------ Source records

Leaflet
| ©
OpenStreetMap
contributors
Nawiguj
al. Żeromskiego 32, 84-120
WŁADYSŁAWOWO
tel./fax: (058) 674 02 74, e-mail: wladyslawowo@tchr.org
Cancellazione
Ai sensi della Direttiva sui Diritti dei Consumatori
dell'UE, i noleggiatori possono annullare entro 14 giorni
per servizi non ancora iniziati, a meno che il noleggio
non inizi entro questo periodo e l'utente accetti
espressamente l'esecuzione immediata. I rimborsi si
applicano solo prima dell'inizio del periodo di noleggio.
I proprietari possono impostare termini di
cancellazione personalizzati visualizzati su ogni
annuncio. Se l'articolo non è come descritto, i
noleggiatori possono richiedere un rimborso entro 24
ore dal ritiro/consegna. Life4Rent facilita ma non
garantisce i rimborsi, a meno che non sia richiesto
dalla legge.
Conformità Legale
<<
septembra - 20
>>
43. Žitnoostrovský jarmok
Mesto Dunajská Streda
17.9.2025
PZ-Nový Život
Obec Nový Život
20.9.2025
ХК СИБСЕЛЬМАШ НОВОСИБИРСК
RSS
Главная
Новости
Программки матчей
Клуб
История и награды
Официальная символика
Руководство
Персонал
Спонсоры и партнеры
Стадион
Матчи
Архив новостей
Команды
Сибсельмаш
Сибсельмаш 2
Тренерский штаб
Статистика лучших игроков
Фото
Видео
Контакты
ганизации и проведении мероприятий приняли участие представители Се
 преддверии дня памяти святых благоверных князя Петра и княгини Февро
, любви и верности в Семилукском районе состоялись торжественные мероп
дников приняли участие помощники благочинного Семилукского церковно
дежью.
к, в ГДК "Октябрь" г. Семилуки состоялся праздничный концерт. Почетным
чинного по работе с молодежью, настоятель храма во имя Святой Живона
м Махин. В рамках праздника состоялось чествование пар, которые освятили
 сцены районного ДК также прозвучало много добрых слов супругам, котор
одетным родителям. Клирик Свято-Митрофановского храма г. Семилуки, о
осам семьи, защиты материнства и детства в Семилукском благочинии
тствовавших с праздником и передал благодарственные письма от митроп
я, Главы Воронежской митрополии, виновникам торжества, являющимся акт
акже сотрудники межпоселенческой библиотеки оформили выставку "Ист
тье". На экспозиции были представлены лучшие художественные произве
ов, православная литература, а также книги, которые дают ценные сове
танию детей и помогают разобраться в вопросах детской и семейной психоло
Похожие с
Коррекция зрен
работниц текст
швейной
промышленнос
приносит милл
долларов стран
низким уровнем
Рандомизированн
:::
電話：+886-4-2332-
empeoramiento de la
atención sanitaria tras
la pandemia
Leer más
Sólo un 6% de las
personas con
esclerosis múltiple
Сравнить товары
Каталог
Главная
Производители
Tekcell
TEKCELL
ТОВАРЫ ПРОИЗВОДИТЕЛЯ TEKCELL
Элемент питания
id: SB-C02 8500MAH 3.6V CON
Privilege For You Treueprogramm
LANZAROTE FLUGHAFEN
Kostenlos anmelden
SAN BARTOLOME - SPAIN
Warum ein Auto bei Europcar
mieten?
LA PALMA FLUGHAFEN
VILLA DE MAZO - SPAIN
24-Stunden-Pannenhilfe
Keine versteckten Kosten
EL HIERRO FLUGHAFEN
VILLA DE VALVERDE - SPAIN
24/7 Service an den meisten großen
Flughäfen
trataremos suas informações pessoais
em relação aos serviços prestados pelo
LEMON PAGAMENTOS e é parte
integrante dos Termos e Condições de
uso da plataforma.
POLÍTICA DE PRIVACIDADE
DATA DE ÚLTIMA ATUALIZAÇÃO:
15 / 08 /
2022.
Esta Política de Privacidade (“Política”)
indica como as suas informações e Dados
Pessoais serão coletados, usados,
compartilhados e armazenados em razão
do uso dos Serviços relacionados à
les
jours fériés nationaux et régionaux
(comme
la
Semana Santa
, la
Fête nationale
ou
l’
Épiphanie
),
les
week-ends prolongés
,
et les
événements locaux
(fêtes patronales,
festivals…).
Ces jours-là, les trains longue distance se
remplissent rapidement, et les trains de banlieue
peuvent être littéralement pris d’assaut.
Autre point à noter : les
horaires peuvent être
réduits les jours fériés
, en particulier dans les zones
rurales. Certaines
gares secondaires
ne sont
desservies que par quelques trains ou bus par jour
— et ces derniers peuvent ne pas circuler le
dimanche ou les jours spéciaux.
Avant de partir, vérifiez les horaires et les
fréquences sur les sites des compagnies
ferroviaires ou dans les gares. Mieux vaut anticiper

------------

What you return should be the lines from the start of the data through the line with "dell'UE, i noleggiatori", quoted exactly and nothing more.

Leaflet
| ©
OpenStreetMap
contributors
Nawiguj
al. Żeromskiego 32, 84-120
WŁADYSŁAWOWO
tel./fax: (058) 674 02 74, e-mail: wladyslawowo@tchr.org
Cancellazione
Ai sensi della Direttiva sui Diritti dei Consumatori
dell'UE, i noleggiatori possono annullare entro 14 giorni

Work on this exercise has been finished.